You only want the bigger hole flow meter in your loop. The only way to calibrate is by doing a series of 5-10 tests where you measure the amount of water pumped over a period of one minute. Toss the high and low figures and average the rest. This figure is the LPM. You then adjust the Aquaero impulses per liter till the display reads what you got in your tests.

Since the stock Aquastream will run considerably more than 20-30 LPH at 46 Hz, you really don't need to worry about that.

divve

Junior Member

Re: quick question

Dienstag, 14. August 2007, 15:12

My plan is to only use two flow meters in a test loop for the calibration process.

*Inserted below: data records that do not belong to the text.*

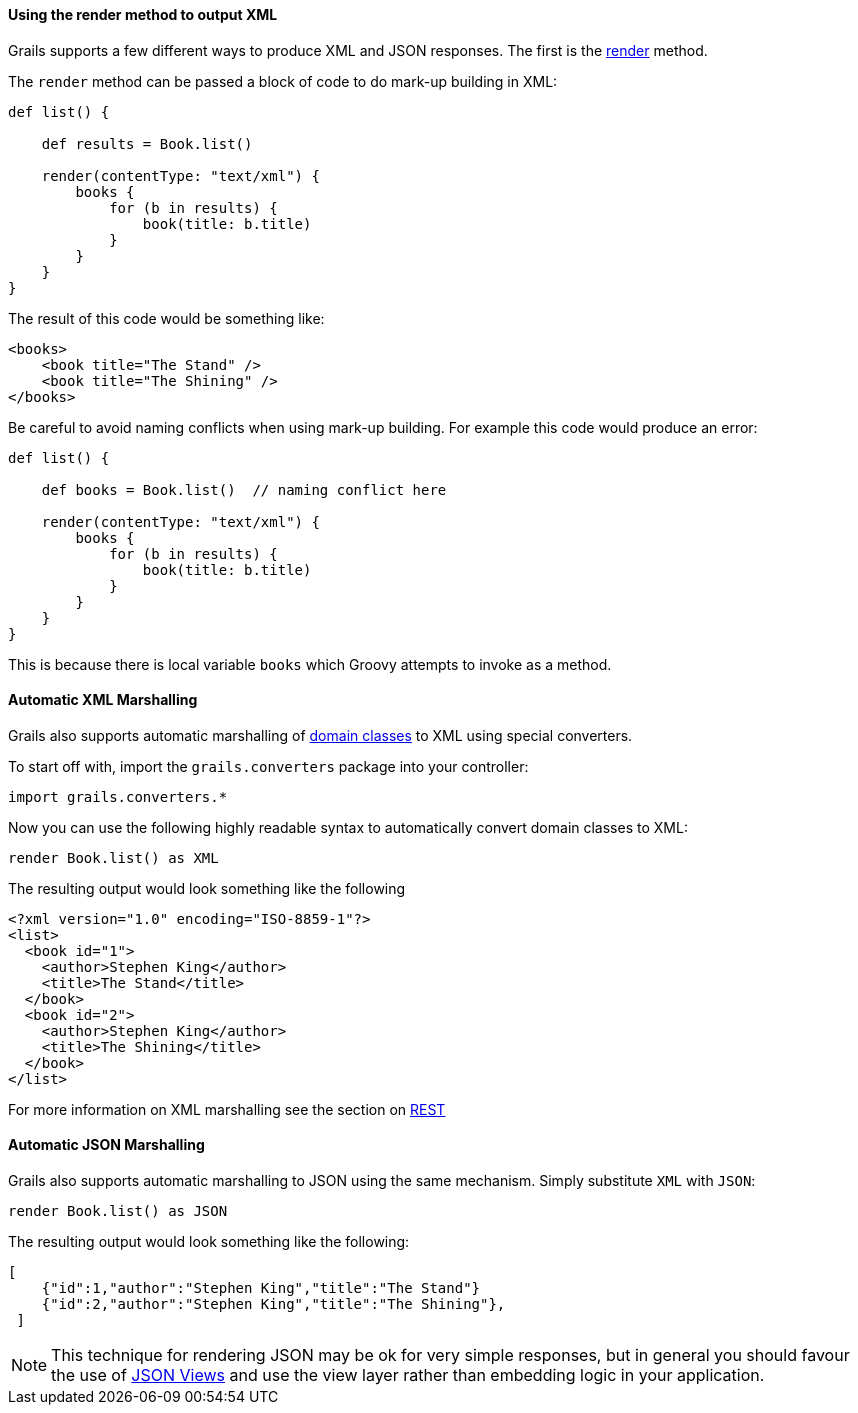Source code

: 
==== Using the render method to output XML


Grails supports a few different ways to produce XML and JSON responses. The first is the link:../ref/Controllers/render.html[render] method.

The `render` method can be passed a block of code to do mark-up building in XML:

[source,groovy]
----
def list() {

    def results = Book.list()

    render(contentType: "text/xml") {
        books {
            for (b in results) {
                book(title: b.title)
            }
        }
    }
}
----

The result of this code would be something like:

[source,xml]
----
<books>
    <book title="The Stand" />
    <book title="The Shining" />
</books>
----

Be careful to avoid naming conflicts when using mark-up building. For example this code would produce an error:

[source,groovy]
----
def list() {

    def books = Book.list()  // naming conflict here

    render(contentType: "text/xml") {
        books {
            for (b in results) {
                book(title: b.title)
            }
        }
    }
}
----

This is because there is local variable `books` which Groovy attempts to invoke as a method.





==== Automatic XML Marshalling


Grails also supports automatic marshalling of link:GORM.html[domain classes] to XML using special converters.

To start off with, import the `grails.converters` package into your controller:

[source,groovy]
----
import grails.converters.*
----

Now you can use the following highly readable syntax to automatically convert domain classes to XML:

[source,groovy]
----
render Book.list() as XML
----

The resulting output would look something like the following::

[source,xml]
----
<?xml version="1.0" encoding="ISO-8859-1"?>
<list>
  <book id="1">
    <author>Stephen King</author>
    <title>The Stand</title>
  </book>
  <book id="2">
    <author>Stephen King</author>
    <title>The Shining</title>
  </book>
</list>
----


For more information on XML marshalling see the section on link:webServices.html#REST[REST]


==== Automatic JSON Marshalling


Grails also supports automatic marshalling to JSON using the same mechanism. Simply substitute `XML` with `JSON`:

[source,groovy]
----
render Book.list() as JSON
----

The resulting output would look something like the following:

[source,json]
----
[
    {"id":1,"author":"Stephen King","title":"The Stand"}
    {"id":2,"author":"Stephen King","title":"The Shining"},
 ]
----

NOTE: This technique for rendering JSON may be ok for very simple responses, but in general you should favour the use of link:webServices.html#jsonViews[JSON Views] and use the view layer rather than embedding logic in your application.

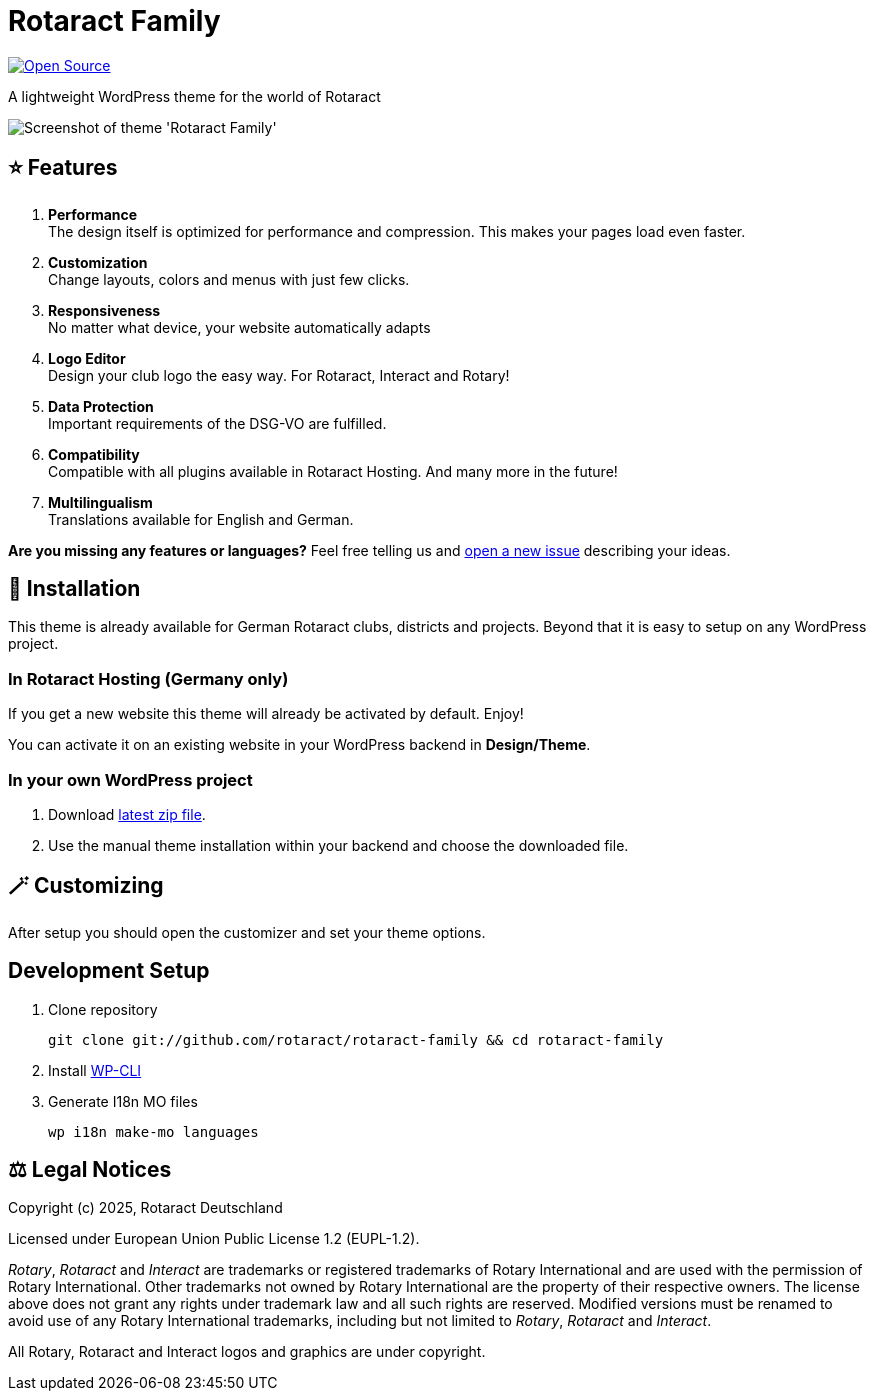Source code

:= Rotaract Family

ifdef::env-github[]
:tip-caption: 💡
:note-caption: ℹ
:important-caption: ❗
:caution-caption: 🔥
:warning-caption: ⚠
endif::[]

:badge_url: https://img.shields.io
:slug: rotaract-family
:github-repo: https://github.com/rotaract/{slug}

// General Badges
image:{badge_url}/badge/Open_Source-❤-orange[Open Source, link="https://opensource.org"]

A lightweight WordPress theme for the world of Rotaract

image::preview.webp[Screenshot of theme 'Rotaract Family']

== ⭐ Features

. *Performance* +
  The design itself is optimized for performance and compression. This makes your pages load even faster.
. *Customization* +
  Change layouts, colors and menus with just few clicks.
. *Responsiveness* +
  No matter what device, your website automatically adapts
. *Logo Editor* +
  Design your club logo the easy way. For Rotaract, Interact and Rotary!
. *Data Protection* +
  Important requirements of the DSG-VO are fulfilled.
. *Compatibility* +
  Compatible with all plugins available in Rotaract Hosting. And many more in the future!
. *Multilingualism* +
  Translations available for English and German.

*Are you missing any features or languages?*
Feel free telling us and {github-repo}/issues/new[open a new issue] describing your ideas.

== 🔧 Installation

This theme is already available for German Rotaract clubs, districts and projects.
Beyond that it is easy to setup on any WordPress project.

=== In Rotaract Hosting (Germany only)

If you get a new website this theme will already be activated by default.
Enjoy!

You can activate it on an existing website in your WordPress backend in *Design/Theme*.

=== In your own WordPress project

. Download {github-repo}/releases/latest/download/rotaract-family.zip[latest zip file].
. Use the manual theme installation within your backend and choose the downloaded file.

== 🪄 Customizing

After setup you should open the customizer and set your theme options.

== Development Setup

. Clone repository
+
[source, shell]
----
git clone git://github.com/rotaract/rotaract-family && cd rotaract-family
----
. Install https://make.wordpress.org/cli/handbook/guides/installing/[WP-CLI]
. Generate I18n MO files
+
[source, shell]
----
wp i18n make-mo languages
----

== ⚖️ Legal Notices

Copyright (c) 2025, Rotaract Deutschland

Licensed under European Union Public License 1.2 (EUPL-1.2).

_Rotary_, _Rotaract_ and _Interact_ are trademarks or registered trademarks of Rotary International and are used with the permission of Rotary International.
Other trademarks not owned by Rotary International are the property of their respective owners.
The license above does not grant any rights under trademark law and all such rights are reserved.
Modified versions must be renamed to avoid use of any Rotary International trademarks, including but not limited to _Rotary_, _Rotaract_ and _Interact_.

All Rotary, Rotaract and Interact logos and graphics are under copyright.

When both stock and mod version have the same readout I'll know its calibrated properly...at least as good as the original that is...

Top_Nurse

Senior Member

Re: quick question

Mittwoch, 15. August 2007, 00:06

Zitat von »divve«

My plan is to only use two flow meters in a test loop for the calibration process. When both stock and mod version have the same readout I'll know its calibrated properly...at least as good as the original that is...


That isn't going to work properly as the stock unit will impede the flow of the the modded unit.

divve

Junior Member

Re: quick question

Mittwoch, 15. August 2007, 10:28

It should work. You only can't use this test outside the flow range achievable with only the modded flow meter. However, when things match up between lets say 50-100 l/h, it'll be reasonable to assume that accuracy will be close enough beyond that.